**Document extract:**
▬▬▬▬▬▬
Cellnex has gained nearly 60% in the first half, taking this year’s estimated price-to-earnings ratio to an eye-watering 131, according to data compiled by Bloomberg. That’s beyond such high-growth companies as the Dutch payments prodigy Adyen NA, or computer-games maker CD Projekt SA, which is about to publish its most-hyped title ever. Cellnex declined to comment on the valuation.

While Cellnex’s expected revenue growth is much slower than the other names at the top, the surveyed 12 analysts estimate its earnings per share to nearly double from 2019 to 2021. Tower stocks have showed up on investors’ radar thanks to their stable cash flows and good visibility: smaller Italian peer Inwit SpA has also had a good year with a 43% gain so far. Tower contracts are usually signed for a decade or two.

“There is a premium being paid for corporates that offer visibility,’’ Guy Peddy, an analyst at Macquarie, said by phone. “Cellnex is the only clear, European, free-from-ownership-issues, tower-focused operator.”

Cellnex’s biggest shareholder is Italy’s Benetton family, which owns about 30% of the stock via its investment company Edizione. The family is said to be backing former Telecom Italia SpA head Franco Bernabe to replace Marco Patuano as chairman, Bloomberg reported Monday, citing people familiar with the matter.

During the stellar run of the second quarter, Cellnex shares have mostly traded above the average price target, leaving analysts to play catch-up. The gap became the widest ever this week at 3 euros and currently implies a 4.8% downside to the stock, according to 27 estimates in a Bloomberg survey.

In Europe, the share of telecommunications infrastructure held by independent tower companies is low compared with other regions, according to an April report by accounting and consultancy firm EY and the European Wireless Infrastructure Association (EWIA). The share of independent tower firms was a mere 17% in 2017, compared with 67% in North America and 42% in the Caribbean and Latin America. Operators could free up 28 billion euros if that share grew to 50%, the report estimates.
▬▬▬▬▬▬
**What to do:**
1 - Reproduce the passage of the Cellnex valuation text between "Cellnex has gained" and "on the valuation.", inclusive.
2 - Carry on the Cellnex valuation text from the point at which it stops.

**Given material:**
▬▬▬▬▬▬
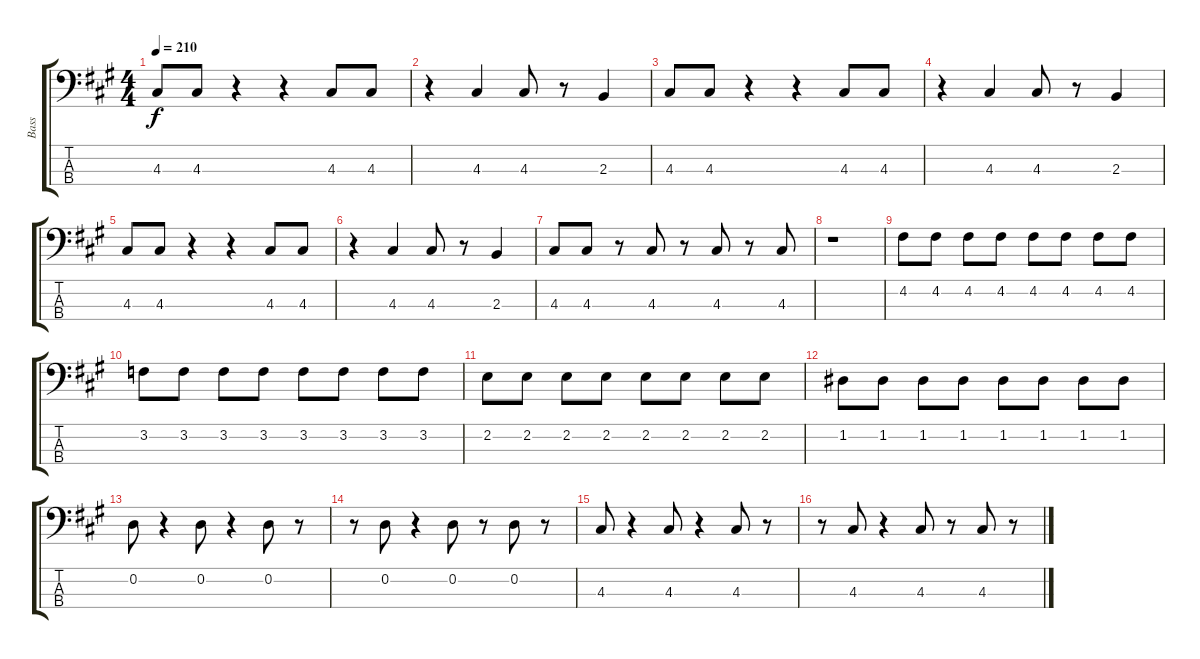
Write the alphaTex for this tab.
▬▬▬▬▬▬
**Final answers:**
1 -
Cellnex has gained nearly 60% in the first half, taking this year’s estimated price-to-earnings ratio to an eye-watering 131, according to data compiled by Bloomberg. That’s beyond such high-growth companies as the Dutch payments prodigy Adyen NA, or computer-games maker CD Projekt SA, which is about to publish its most-hyped title ever. Cellnex declined to comment on the valuation.

2 -
Race to Buy

One risk to Cellnex’s tower campaign across Europe is competition for assets. The region’s emerging tower business is “not a one-horse race,” analysts at Kempen warned in a note last month, saying that Cellnex losing out on deals could lead to investor disappointment. In 2016, American Towers teamed up with Dutch pension fund PGGM Fondsenbeheer BV, beating Cellnex to win Antin Infrastructure Partners’ French phone towers.

While American Towers has been more focused on emerging markets since, there’s a possibility that a private equity firm such as KKR & Co. Inc. would join the party, Giles Thorne, an analyst at Jefferies said in a note on Tuesday, keeping his buy rating and raising his price target by more than 50%.

“The one candidate that has the assets and scope on paper to replicate Cellnex’s march across Europe is KKR,” Thorne said. “Its actions suggest it doesn’t see the regional synergy case for cross-border M&A. This may yet change.”

Additionally, some telecom carriers see network quality as an important competitive advantage and are reluctant to relinquish control of their top sites. Tim Hoettges, chief executive officer of Deutsche Telekom AG -- which is not a client of Cellnex -- has spoken of “golden sites” as a category of differentiating network infrastructure locations the company wouldn’t be willing to share.

Yet overall, tower companies are well placed to benefit from industry-specific drivers, including increased data consumption, Josh Sambrook-Smith, a thematic equity analyst at Sarasin & Partners, said by phone.

“You have all the other super exciting, long-term trends,” said Sambrook-Smith. “This is just a relatively safe way to play it.”

(Updates share prices from the 6th paragraph, chart)

To contact the reporter on this story: Kit Rees in London at krees1@bloomberg.net

To contact the editors responsible for this story: Beth Mellor at bmellor@bloomberg.net, Kasper Viita, Celeste Perri

For more articles like this, please visit us at bloomberg.com

©2019 Bloomberg L.P.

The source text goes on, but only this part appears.